Dataset entries:
▼

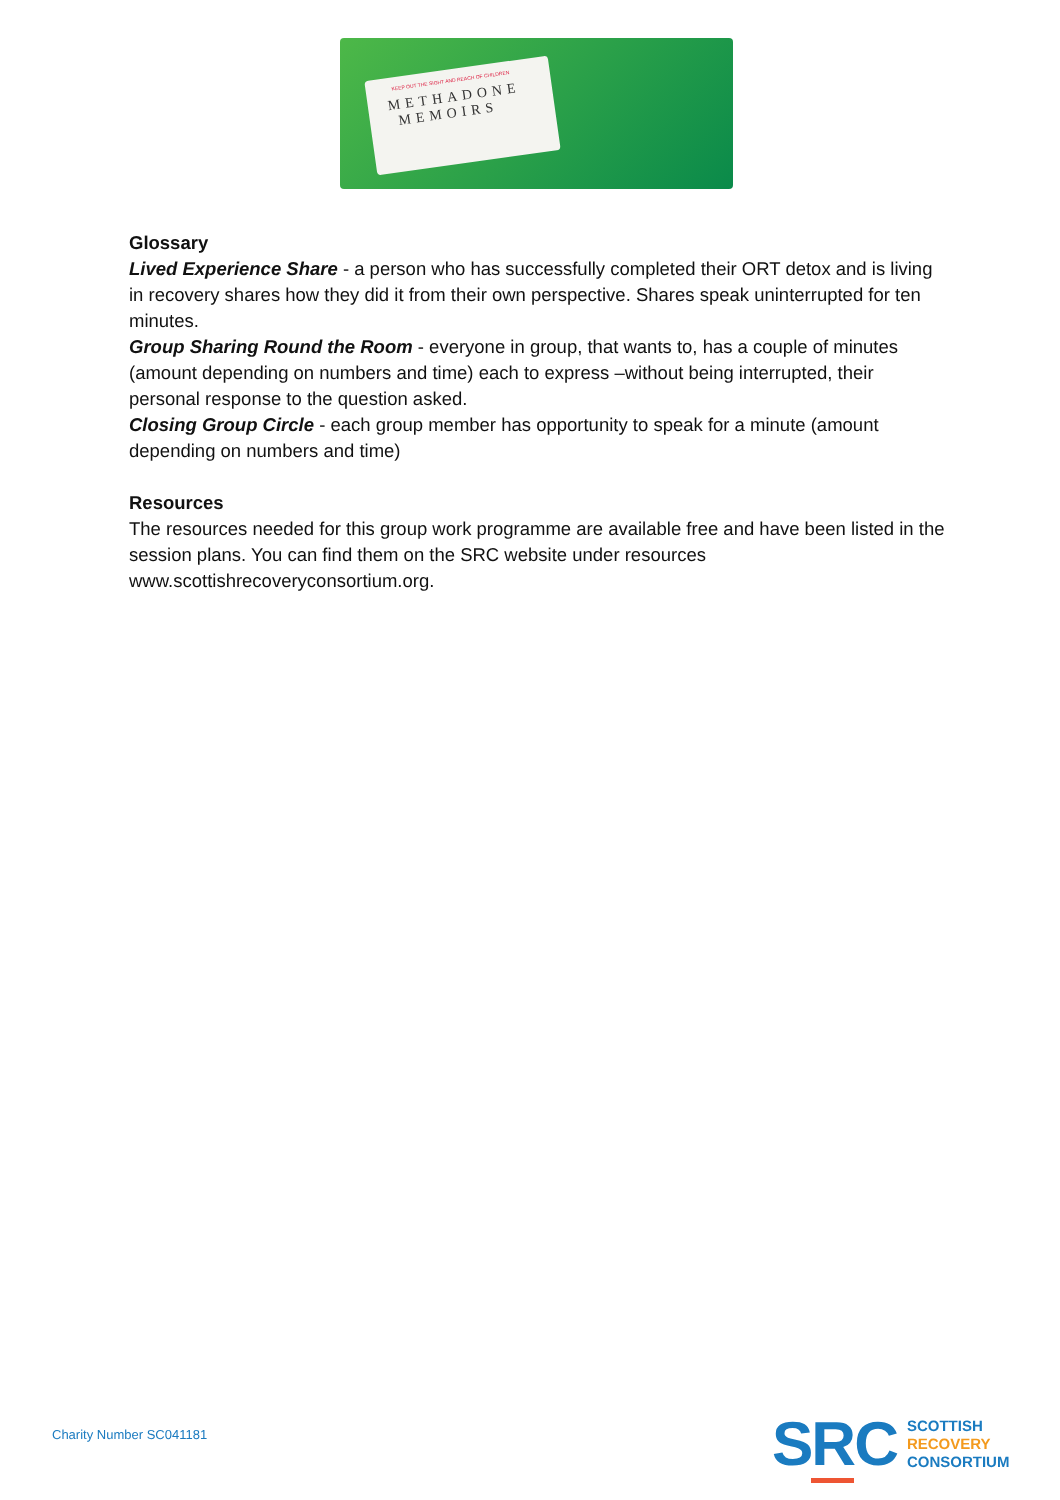KEEP OUT THE SIGHT AND REACH OF CHILDREN
METHADONE
MEMOIRS
Glossary
Lived Experience Share - a person who has successfully completed their ORT detox and is living in recovery shares how they did it from their own perspective. Shares speak uninterrupted for ten minutes.
Group Sharing Round the Room - everyone in group, that wants to, has a couple of minutes (amount depending on numbers and time) each to express –without being interrupted, their personal response to the question asked.
Closing Group Circle - each group member has opportunity to speak for a minute (amount depending on numbers and time)
Resources
The resources needed for this group work programme are available free and have been listed in the session plans. You can find them on the SRC website under resources www.scottishrecoveryconsortium.org.
Charity Number SC041181
SRC
SCOTTISH
RECOVERY
CONSORTIUM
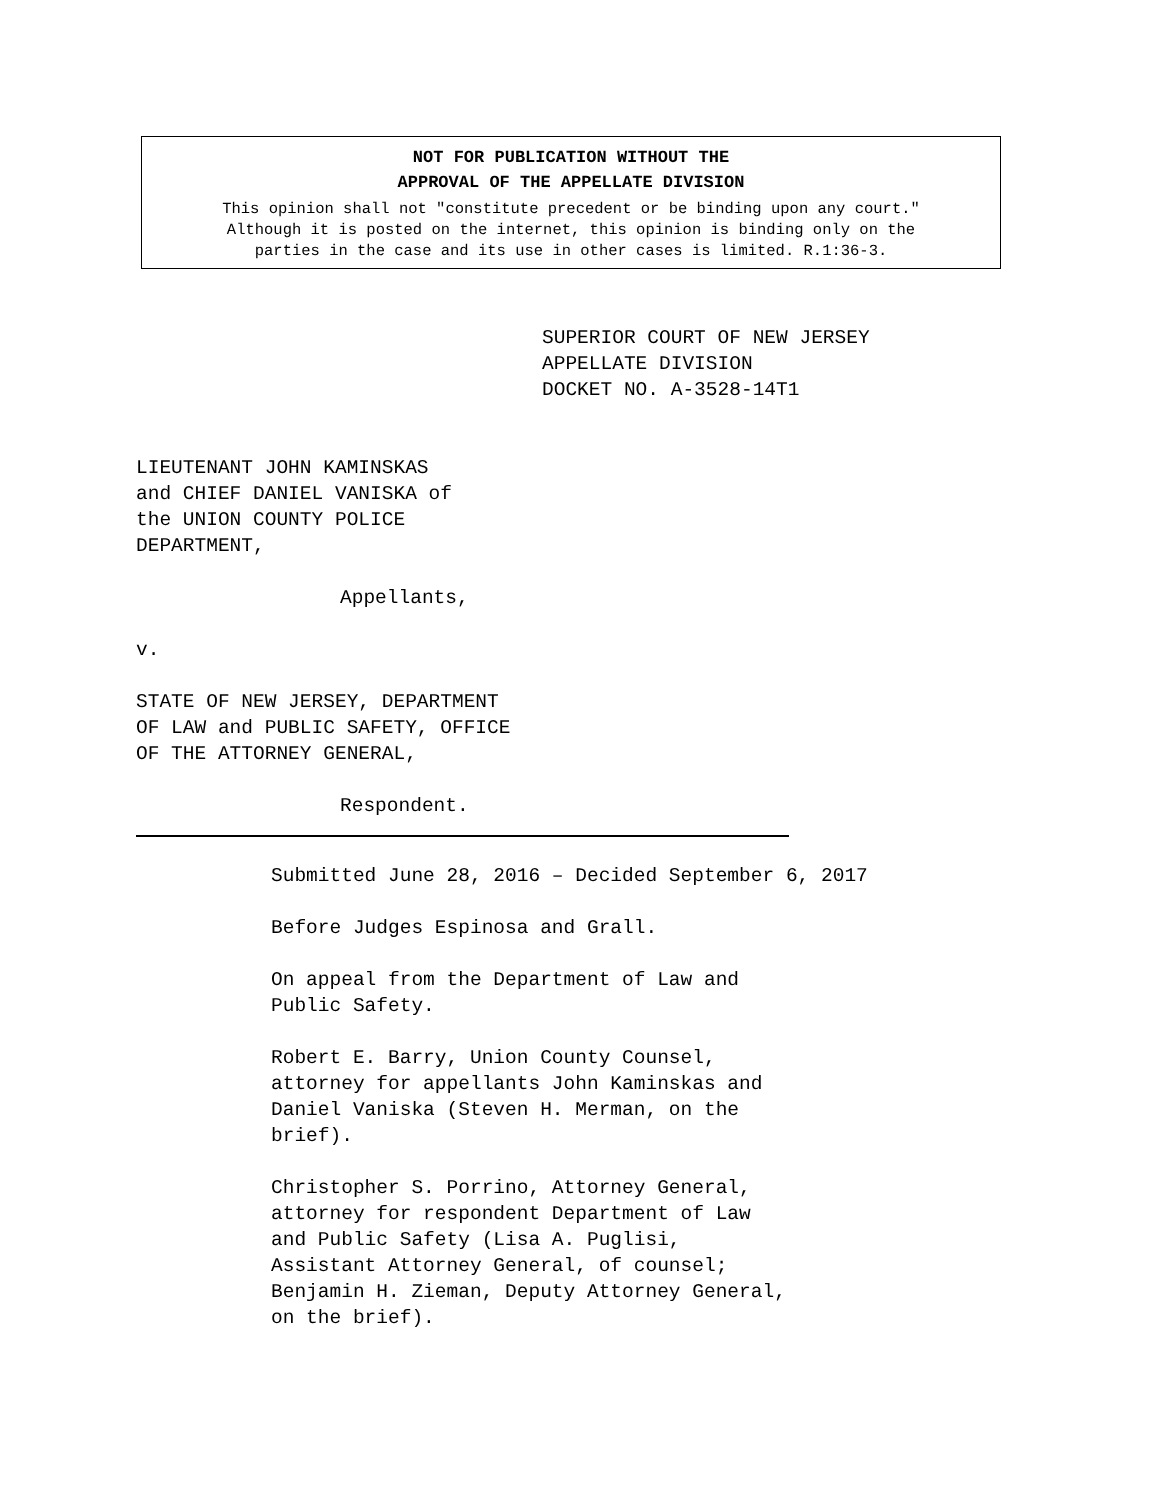NOT FOR PUBLICATION WITHOUT THE
APPROVAL OF THE APPELLATE DIVISION
This opinion shall not "constitute precedent or be binding upon any court."
Although it is posted on the internet, this opinion is binding only on the
parties in the case and its use in other cases is limited. R.1:36-3.
SUPERIOR COURT OF NEW JERSEY
APPELLATE DIVISION
DOCKET NO. A-3528-14T1
LIEUTENANT JOHN KAMINSKAS
and CHIEF DANIEL VANISKA of
the UNION COUNTY POLICE
DEPARTMENT,
Appellants,
v.
STATE OF NEW JERSEY, DEPARTMENT
OF LAW and PUBLIC SAFETY, OFFICE
OF THE ATTORNEY GENERAL,
Respondent.
Submitted June 28, 2016 – Decided September 6, 2017
Before Judges Espinosa and Grall.
On appeal from the Department of Law and
Public Safety.
Robert E. Barry, Union County Counsel,
attorney for appellants John Kaminskas and
Daniel Vaniska (Steven H. Merman, on the
brief).
Christopher S. Porrino, Attorney General,
attorney for respondent Department of Law
and Public Safety (Lisa A. Puglisi,
Assistant Attorney General, of counsel;
Benjamin H. Zieman, Deputy Attorney General,
on the brief).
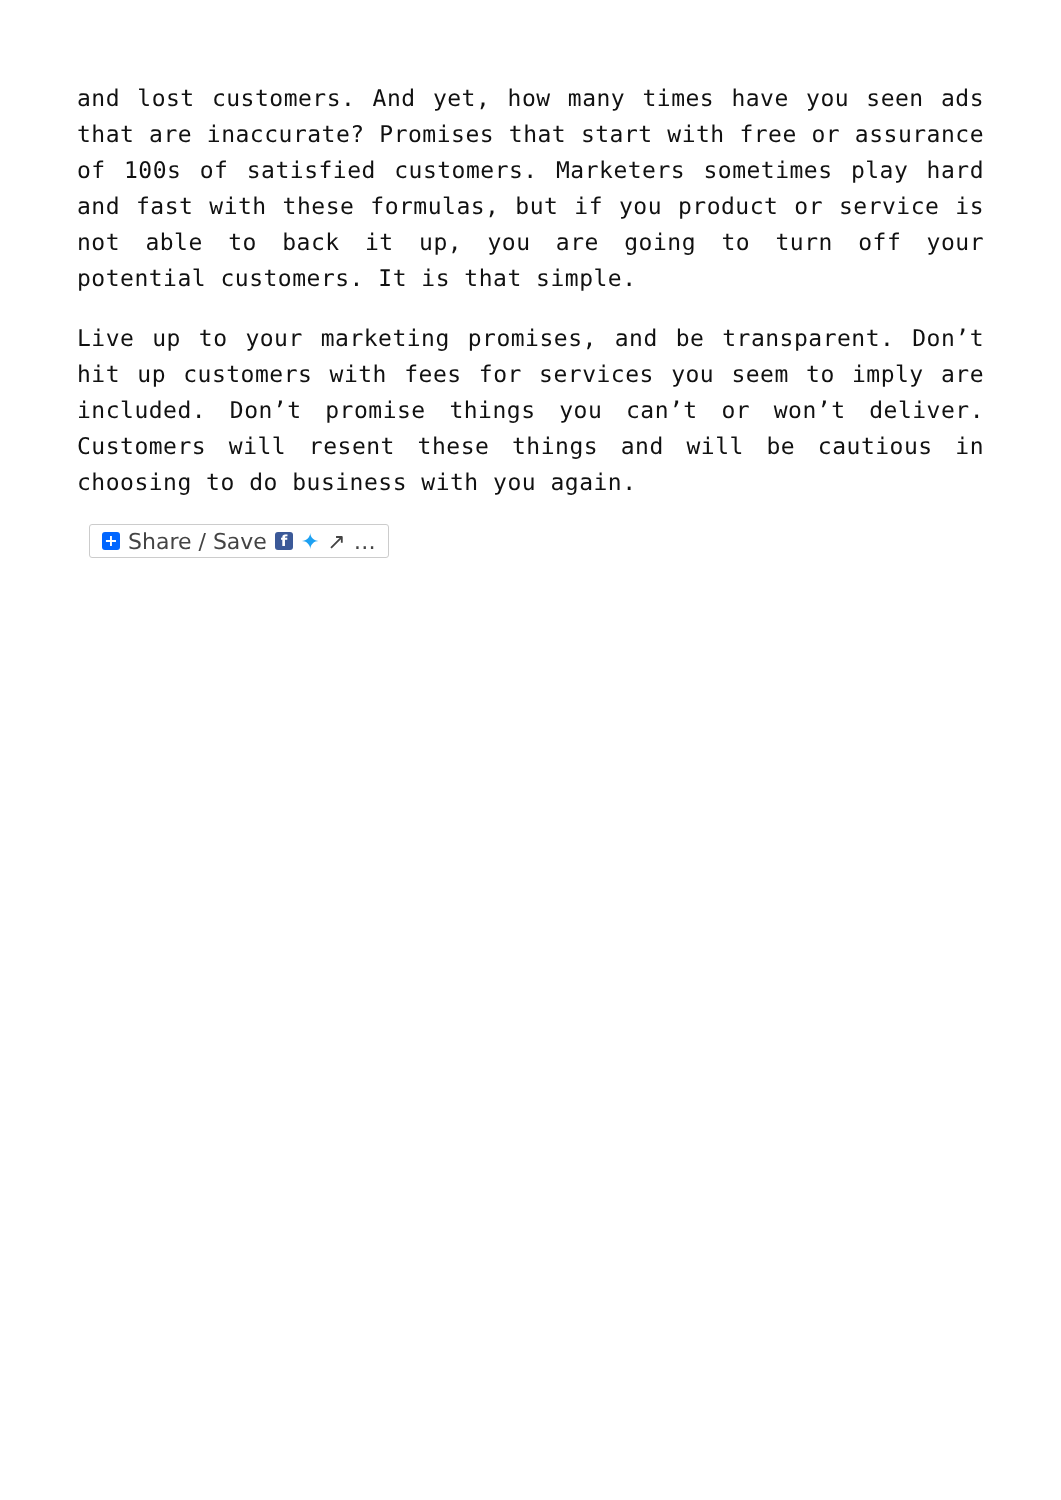and lost customers. And yet, how many times have you seen ads that are inaccurate? Promises that start with free or assurance of 100s of satisfied customers. Marketers sometimes play hard and fast with these formulas, but if you product or service is not able to back it up, you are going to turn off your potential customers. It is that simple.
Live up to your marketing promises, and be transparent. Don’t hit up customers with fees for services you seem to imply are included. Don’t promise things you can’t or won’t deliver. Customers will resent these things and will be cautious in choosing to do business with you again.
+ Share / Save f ✦ ↗ …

▲

▶ **Try it**
Among the entries, how many lines contain the word "from"? Give the number alone.

▶ **Written solution**
2